Posterior Probability

  • What if we want to compute the probability $\Pr(X_v=a | X_1=x_1, X_2=x_2,\dots X_n=x_n,T,R)$? We are interested in the sequences of ancestral genomes.
  • The algorithm is similar to forward-backward algorithm for HMMs.
  • We need $B[v,a]$: the probability of data if we replace subtree $v$ with a leaf having base $a$.
    • i.e., probability of all data except subtree rooted at $v$
  • We compute $B[v,a]$ from root to leaves.

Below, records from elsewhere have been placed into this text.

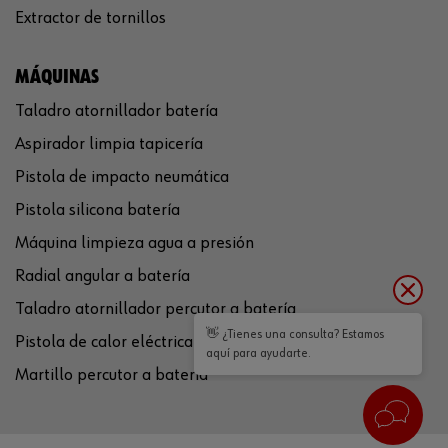
Extractor de tornillos
MÁQUINAS
Taladro atornillador batería
Aspirador limpia tapicería
Pistola de impacto neumática
Pistola silicona batería
Máquina limpieza agua a presión
Radial angular a batería
Taladro atornillador percutor a batería
👋 ¿Tienes una consulta? Estamos
Pistola de calor eléctrica
aquí para ayudarte.
Martillo percutor a batería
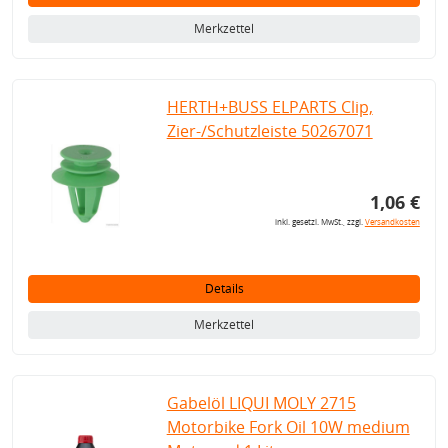
Merkzettel
HERTH+BUSS ELPARTS Clip,
Zier-/Schutzleiste 50267071
1,06 €
inkl. gesetzl. MwSt., zzgl.
Versandkosten
Details
Merkzettel
Gabelöl LIQUI MOLY 2715
Motorbike Fork Oil 10W medium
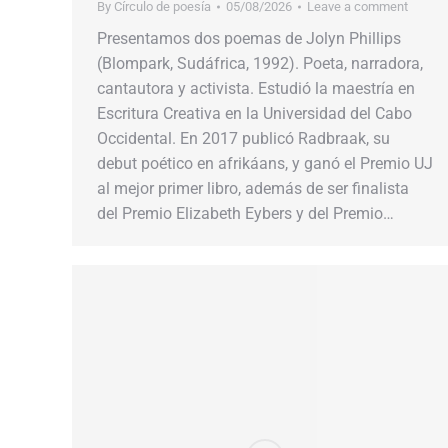
By
Círculo de poesía
05/08/2026
Leave a comment
Presentamos dos poemas de Jolyn Phillips
(Blompark, Sudáfrica, 1992). Poeta, narradora,
cantautora y activista. Estudió la maestría en
Escritura Creativa en la Universidad del Cabo
Occidental. En 2017 publicó Radbraak, su
debut poético en afrikáans, y ganó el Premio UJ
al mejor primer libro, además de ser finalista
del Premio Elizabeth Eybers y del Premio…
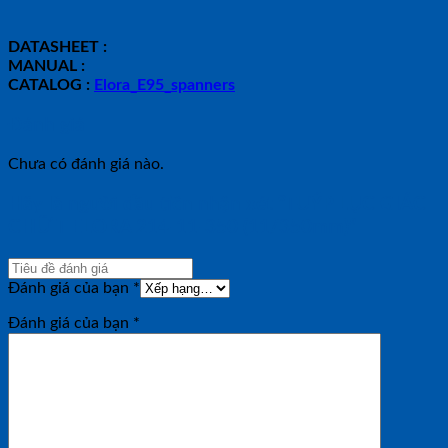
DATASHEET :
MANUAL :
CATALOG :
Elora_E95_spanners
Đánh giá
Chưa có đánh giá nào.
Hãy là người đầu tiên nhận xét “TUÝP LỤC GIÁC
CHỮ T ELORA 214-11-350 (11/350mm)”
Đánh giá của bạn
*
Đánh giá của bạn
*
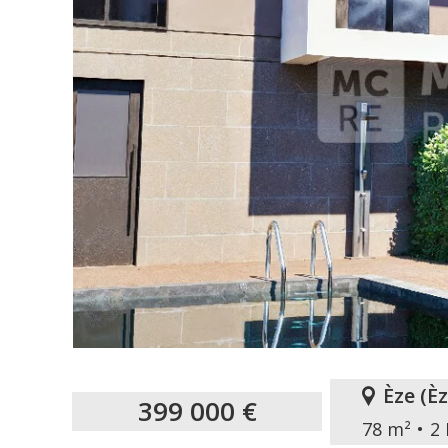
Èze
(
È
399 000 €
78 m²
2 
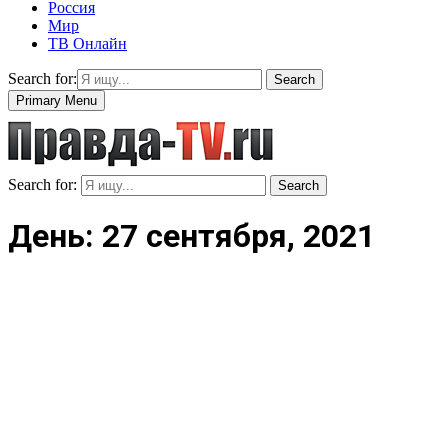
Россия
Мир
ТВ Онлайн
Search for:
Search
Primary Menu
Search for:
Search
День: 27 сентября, 2021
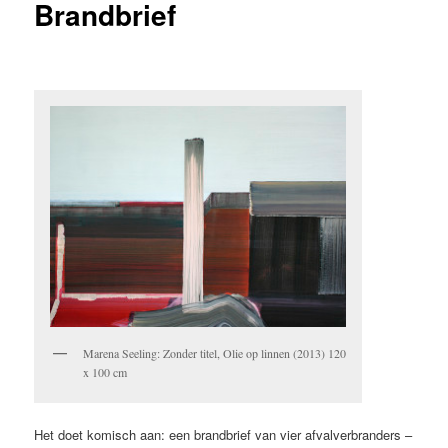
Brandbrief
Marena Seeling: Zonder titel, Olie op linnen (2013) 120
x 100 cm
Het doet komisch aan: een brandbrief van vier afvalverbranders –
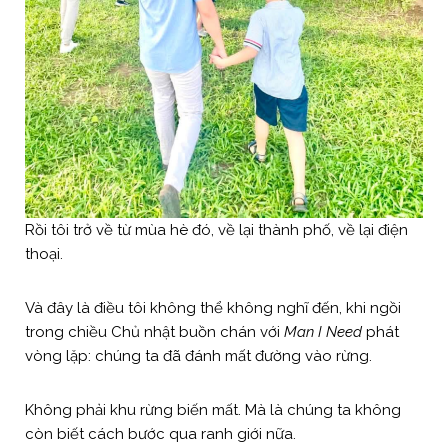
Rồi tôi trở về từ mùa hè đó, về lại thành phố, về lại điện
thoại.
Và đây là điều tôi không thể không nghĩ đến, khi ngồi
trong chiều Chủ nhật buồn chán với
Man I Need
phát
vòng lặp: chúng ta đã đánh mất đường vào rừng.
Không phải khu rừng biến mất. Mà là chúng ta không
còn biết cách bước qua ranh giới nữa.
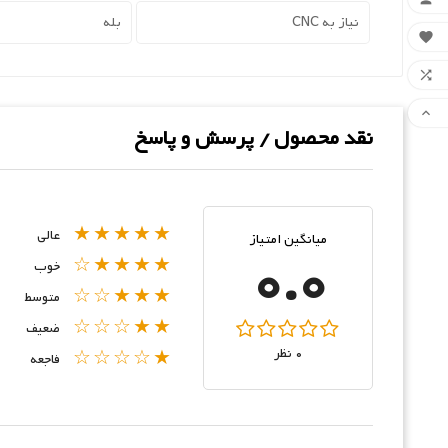
نیاز به CNC
بله



نقد محصول / پرسش و پاسخ
★★★★★
عالی
میانگین امتیاز
0.0
★★★★☆
خوب
★★★☆☆
متوسط
★★☆☆☆
ضعیف
0 نظر
★☆☆☆☆
فاجعه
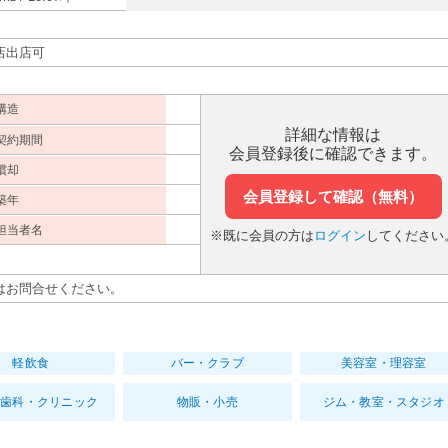
店出店可
構造
詳細な情報は
契約期間
会員登録後に確認できます。
償却
会員登録して確認（無料）
築年
担当者名
※既に会員の方は
ログイン
してください
はお問合せください。
軽飲食
バー・クラブ
美容室・理容室
・歯科・クリニック
物販・小売
ジム・教室・スタジオ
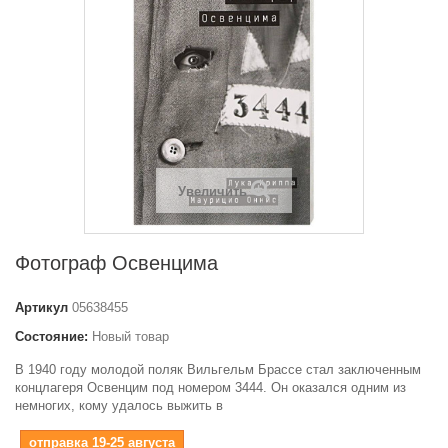
Увеличить
Фотограф Освенцима
Артикул
05638455
Состояние:
Новый товар
В 1940 году молодой поляк Вильгельм Брассе стал заключенным
концлагеря Освенцим под номером 3444. Он оказался одним из
немногих, кому удалось выжить в
отправка 19-25 августа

  • At the root we have $B[v,a] = q_a$.
  • At vertex $v$ with parent $u$ and sibling $x$ we have $B[v,a]=\sum_{b,c} B[u,b]A[x,c]\Pr(b\stackrel{t_v}{\rightarrow} a) \Pr(b\stackrel{t_x}{\rightarrow} c)$.
  • The desired probability is $B[v,a]A[v,a] / \Pr(X_1=x_1, X_2=x_2,\dots X_n=x_n|T,R)$.